Let $\alpha,\beta$ be linear operators on a finite dimensional vector space $V$ over field $F$. Let $\gamma=\alpha\circ\beta$ and $\delta=\beta\circ\alpha$. Prove that:
(1). $m_\delta(x)$ divides $xM_\gamma(x)$. Here $m_T(x)$ denotes the minimal polynomial of the linear operator $T$.
(2). If $\lambda\neq 0$, then $Dim(Ker(\gamma-\lambda \cdot Id))=Dim(Ker(\delta-\lambda \cdot Id))$.
How to prove?
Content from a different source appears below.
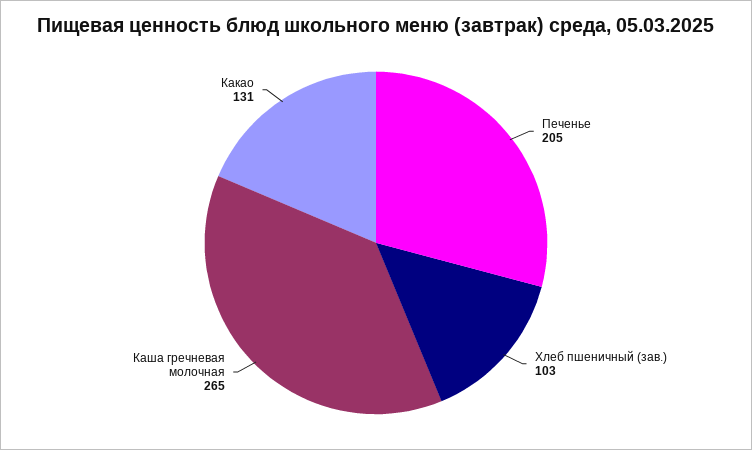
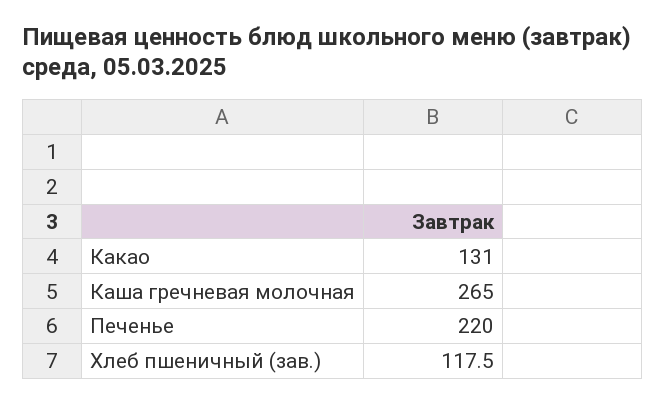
Печенье: 205 -> 220
Хлеб пшеничный (зав.): 103 -> 117.5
I totally have no idea...
[I guess that $M_\gamma (x)$ actually means $m_\gamma (x)$, doesn't it?]
As for your first question, we could start with the following
Lemma 1. $(\beta\circ\alpha)\circ(\beta\circ\alpha)^n = \beta\circ(\alpha\circ\beta)^n\circ\alpha$.
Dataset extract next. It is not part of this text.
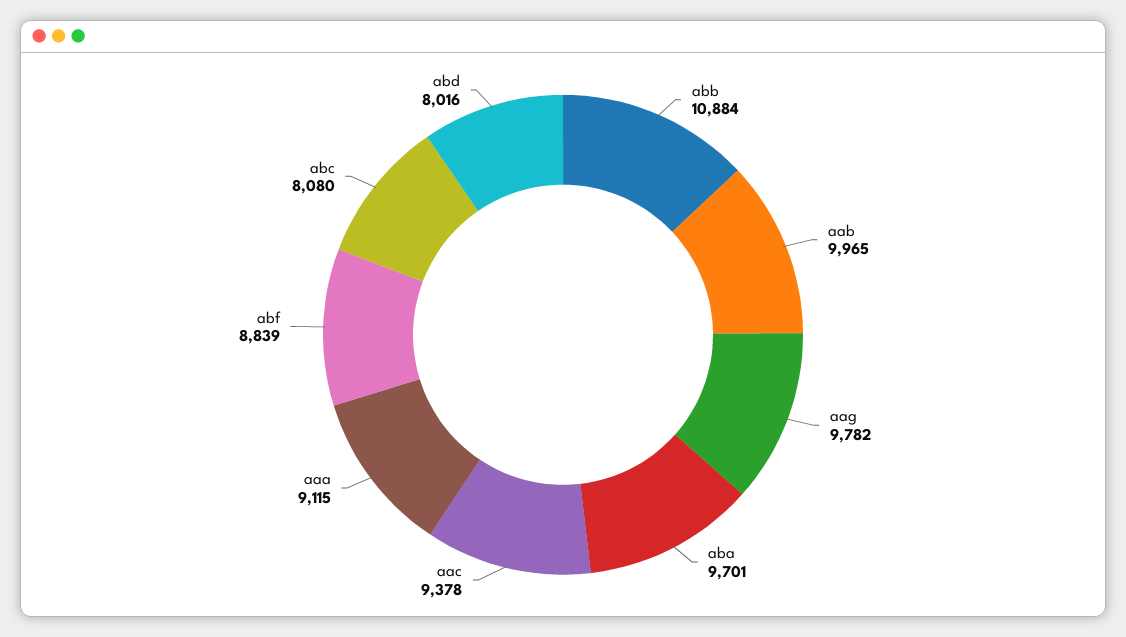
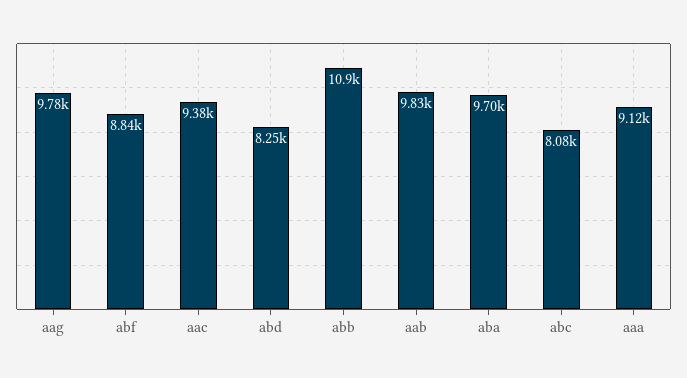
aab: 9965 -> 9830
abd: 8016 -> 8250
Proof. Exercise. [Hint. Verify the statement for $n=1$ and then induction on $n$. Notice that it's also true for $n=0$ :-D ]
Thanks to this lemma, we are able to prove
Lemma 2. $xm_\gamma (x)$ annihilates $\delta$.
From which statement (1) follows because the minimal polynomial of $\delta$ divides every polynomial that annihilates $\delta$.
Proof of lemma 2. Let $m_\gamma (x) = x^n + a_{n-1}x^{n-1} + \dots + a_1 x + a_0$. Then if we evaluate $xm_\gamma (x)$ on $\delta$, we get
\begin{eqnarray*} \delta \circ m_\gamma (\delta ) &= \beta\circ\alpha \circ \left((\beta\circ\alpha)^n + a_{n-1} (\beta\circ\alpha)^{n-1}+ \dots + a_1(\beta\circ\alpha) + a_0\mathrm{Id} \right) \\ &= \beta \circ \left((\alpha\circ\beta)^n + a_{n-1} (\alpha\circ\beta)^{n-1}+ \dots + a_1(\alpha\circ\beta) + a_0\mathrm{Id} \right)\circ\alpha \end{eqnarray*}
The last equality follows from lemma 1. But now, inside the parenthesis, we have $m_\gamma(\gamma)$, which is zero. QED
As for your second question, I make the following claim:
Proposition. Assume $\lambda \neq 0$ is an eigenvalue of $\gamma$. Then, restricted to $\mathrm{ker}\ (\gamma - \lambda\mathrm{Id})$ and $\mathrm{ker}\ (\delta -\lambda\mathrm{Id} )$, we have $\alpha\circ\beta = \lambda\mathrm{Id}$ and $\beta\circ\alpha = \lambda\mathrm{Id}$.
Hence, restricted to those subspaces, $\alpha$ and $\beta$ are isomorphisms. In particular, their dimensions are equal.
Proof of the proposition. Exercise. [Hint: verify that, if $v$ is an eigenvector of $\delta$ with eigenvalue $\lambda$, then so is $\alpha (v)$ for $\gamma$. Analogously, if $w$ is an eigenvector of $\gamma$ with eigenvalue $\lambda$, then so is $\beta (w)$ for $\delta$. Then, compute the compositions $\alpha \circ \beta$ and $\beta \circ\alpha$ restricted to those subspaces.]